Considering that there there wasn’t any major news announcement during Asian hours, we can safely say assert that current rally is based on pure market sentiment alone. This is especially true when we consider that risk trends is actually bullish right now, and that should be a bearish factor for Gold prices as safe haven flow should be exiting into riskier assets such as Stocks. Certainly it is possible that the entire market is still running on stimulus speculation, but that is also not a strong reason for continued gold appreciation as market should already have digested and discounted this perspective yesterday following a depressing NFP print on Friday. It would be akin to beating a dead horse if market is still buying Gold because of this, and the risk of a pullback becomes higher in absences of any other news event/numbers that can support this perspective. Fed’s new Chariman Yellen’s testimony to the House of Representatives later today can be one of those “event risk”, but as Yellen is not expected to be overtly dovish about continuing current QE stimulus package, a huge downside risk for Gold remains.
From a technical perspective, current bullish momentum is already Overbought but there is no evidence that a reverse is happening anytime soon. Nonetheless, a reversal – whether in the form of a dip or a more significant correction is in the cards, and traders need to be mindful of this heading into today’s event risk.

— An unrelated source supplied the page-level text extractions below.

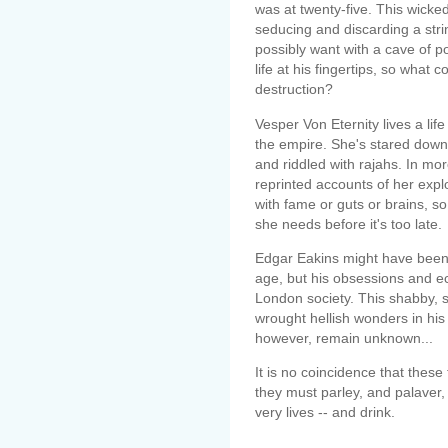
was at twenty-five. This wick
seducing and discarding a stri
possibly want with a cave of 
life at his fingertips, so what
destruction?
Vesper Von Eternity lives a li
the empire. She's stared down 
and riddled with rajahs. In more 
reprinted accounts of her expl
with fame or guts or brains, s
she needs before it's too late.
Edgar Eakins might have been 
age, but his obsessions and ecc
London society. This shabby,
wrought hellish wonders in his 
however, remain unknown...
It is no coincidence that the
they must parley, and palaver, 
very lives -- and drink.
--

Daily Chart suggest that the bullish recovery from 1st Jan 2014 is alive and well. If 1,290 is indeed broken, we can look forward to a potential push towards previous swing high of 1,362 formed on 29th Oct if 1,300 and 1,315 resistances are broken. However, the same problem remains – momentum is Overbought. This is not a damning issue for bulls, but given all the resistances lying in wait, certainly more fundamental bullish factors will be welcomed, while any potholes (e.g hawkish Yellen’s speech later) may easily derail current recovery efforts against a strong long-term bearish backdrop.